Histone deacetylases and transcriptional therapy with their inhibitors

Abstract

Acute promyelocytic leukemia (APL) is characterized by the expansion of malignant myeloid cells blocked at the promyelocytic stage of hemopoietic development and is invariably associated with reciprocal chromosomal translocations involving the retinoic acid receptor α (RARα) gene on chromosome 17. RARα variably fuses to PML, PLZF, NPM, NuMA, and Stat5B genes (X genes/proteins). These translocations are balanced and reciprocal, thus leading to the generation of X-RARα and RARα-X fusion genes of which the products coexist in the APL blast.
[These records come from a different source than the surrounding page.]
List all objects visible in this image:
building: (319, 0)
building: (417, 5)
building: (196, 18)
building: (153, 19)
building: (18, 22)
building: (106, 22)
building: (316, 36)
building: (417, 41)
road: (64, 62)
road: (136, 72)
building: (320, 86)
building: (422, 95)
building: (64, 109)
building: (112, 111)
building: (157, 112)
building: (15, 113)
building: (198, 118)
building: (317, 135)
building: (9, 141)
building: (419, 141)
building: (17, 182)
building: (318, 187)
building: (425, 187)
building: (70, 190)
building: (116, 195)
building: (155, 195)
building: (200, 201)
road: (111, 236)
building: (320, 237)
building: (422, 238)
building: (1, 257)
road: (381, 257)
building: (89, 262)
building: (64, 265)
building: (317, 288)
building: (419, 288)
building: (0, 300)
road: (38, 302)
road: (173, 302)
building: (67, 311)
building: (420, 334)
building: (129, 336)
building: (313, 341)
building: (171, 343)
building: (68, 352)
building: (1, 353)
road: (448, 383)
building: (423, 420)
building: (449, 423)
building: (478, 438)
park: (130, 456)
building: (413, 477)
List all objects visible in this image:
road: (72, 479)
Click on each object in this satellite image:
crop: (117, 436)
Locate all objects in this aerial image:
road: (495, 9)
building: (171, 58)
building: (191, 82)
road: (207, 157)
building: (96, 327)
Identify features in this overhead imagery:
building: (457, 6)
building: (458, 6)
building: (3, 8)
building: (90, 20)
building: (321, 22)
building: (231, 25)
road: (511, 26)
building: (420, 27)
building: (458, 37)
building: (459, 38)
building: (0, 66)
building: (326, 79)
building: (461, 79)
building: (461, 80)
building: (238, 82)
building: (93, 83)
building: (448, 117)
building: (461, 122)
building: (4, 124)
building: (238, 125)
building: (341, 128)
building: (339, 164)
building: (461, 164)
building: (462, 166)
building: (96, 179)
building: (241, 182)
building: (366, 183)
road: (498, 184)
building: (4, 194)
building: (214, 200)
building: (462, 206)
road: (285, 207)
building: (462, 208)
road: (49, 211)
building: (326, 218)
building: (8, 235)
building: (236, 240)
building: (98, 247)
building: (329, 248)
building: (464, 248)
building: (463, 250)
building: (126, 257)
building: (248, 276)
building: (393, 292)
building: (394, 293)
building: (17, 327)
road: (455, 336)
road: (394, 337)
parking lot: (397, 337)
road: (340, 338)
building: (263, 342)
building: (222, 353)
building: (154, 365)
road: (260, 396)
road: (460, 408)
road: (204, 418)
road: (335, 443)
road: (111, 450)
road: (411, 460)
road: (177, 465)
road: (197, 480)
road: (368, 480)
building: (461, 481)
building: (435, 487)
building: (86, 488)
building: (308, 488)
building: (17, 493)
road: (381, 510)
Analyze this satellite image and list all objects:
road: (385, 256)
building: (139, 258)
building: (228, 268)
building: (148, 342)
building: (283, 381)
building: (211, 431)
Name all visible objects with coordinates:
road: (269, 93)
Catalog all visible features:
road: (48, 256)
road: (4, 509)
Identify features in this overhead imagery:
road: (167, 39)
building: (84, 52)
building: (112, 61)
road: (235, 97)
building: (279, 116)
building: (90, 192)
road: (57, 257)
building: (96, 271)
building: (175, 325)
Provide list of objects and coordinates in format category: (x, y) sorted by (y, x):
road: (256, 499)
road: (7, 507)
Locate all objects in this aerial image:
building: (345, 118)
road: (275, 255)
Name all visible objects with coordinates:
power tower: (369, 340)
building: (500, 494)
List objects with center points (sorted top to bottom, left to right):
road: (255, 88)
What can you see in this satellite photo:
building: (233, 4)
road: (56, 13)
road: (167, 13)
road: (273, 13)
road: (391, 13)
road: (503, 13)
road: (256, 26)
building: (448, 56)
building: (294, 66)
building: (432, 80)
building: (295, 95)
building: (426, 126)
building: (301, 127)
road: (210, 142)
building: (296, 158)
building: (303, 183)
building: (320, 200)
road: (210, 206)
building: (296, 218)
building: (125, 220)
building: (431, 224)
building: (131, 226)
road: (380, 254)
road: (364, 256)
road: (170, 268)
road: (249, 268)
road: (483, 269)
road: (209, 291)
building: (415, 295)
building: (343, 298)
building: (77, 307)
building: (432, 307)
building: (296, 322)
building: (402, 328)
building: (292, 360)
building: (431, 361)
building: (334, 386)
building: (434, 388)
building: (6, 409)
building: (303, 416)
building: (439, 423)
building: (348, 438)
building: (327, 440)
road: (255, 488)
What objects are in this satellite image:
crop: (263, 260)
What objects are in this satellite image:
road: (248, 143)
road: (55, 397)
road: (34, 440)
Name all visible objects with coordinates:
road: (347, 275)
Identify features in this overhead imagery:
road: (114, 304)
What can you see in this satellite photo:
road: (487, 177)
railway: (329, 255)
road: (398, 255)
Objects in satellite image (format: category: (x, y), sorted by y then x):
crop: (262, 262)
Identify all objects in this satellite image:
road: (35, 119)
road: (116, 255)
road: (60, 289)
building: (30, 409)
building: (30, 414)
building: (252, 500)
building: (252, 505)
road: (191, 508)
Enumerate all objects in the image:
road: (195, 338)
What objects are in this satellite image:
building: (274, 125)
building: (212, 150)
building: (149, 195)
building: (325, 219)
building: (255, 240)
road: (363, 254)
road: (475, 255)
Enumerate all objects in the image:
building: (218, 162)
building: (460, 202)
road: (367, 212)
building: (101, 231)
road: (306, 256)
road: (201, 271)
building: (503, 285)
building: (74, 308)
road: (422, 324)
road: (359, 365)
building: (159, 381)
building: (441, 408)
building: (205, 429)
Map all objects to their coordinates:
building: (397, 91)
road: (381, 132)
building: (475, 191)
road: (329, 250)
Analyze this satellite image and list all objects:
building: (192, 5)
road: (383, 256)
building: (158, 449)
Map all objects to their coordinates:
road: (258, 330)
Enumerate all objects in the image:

The invariable involvement in these translocations of RARα, a prototypical transcription factor, makes APL a compelling example of aberrant transcriptional mechanisms in the etiopathogenesis of cancer. This paper focuses on the recent progress in defining the molecular mechanisms underlying APL pathogenesis and addresses how this new understanding has allowed the proposal and development of novel therapeutic strategies with compounds such as histone deacetylase inhibitors and inorganic arsenicals such as As₂O₃ which are currently being tested in murine leukemia models as well as in human APL patients. In particular, the crucial role played by the aberrant transcriptional activities of X-RARα and RARα-X fusion proteins in APL pathogenesis is discussed by reviewing the relevant therapeutic implications resulting from this analysis.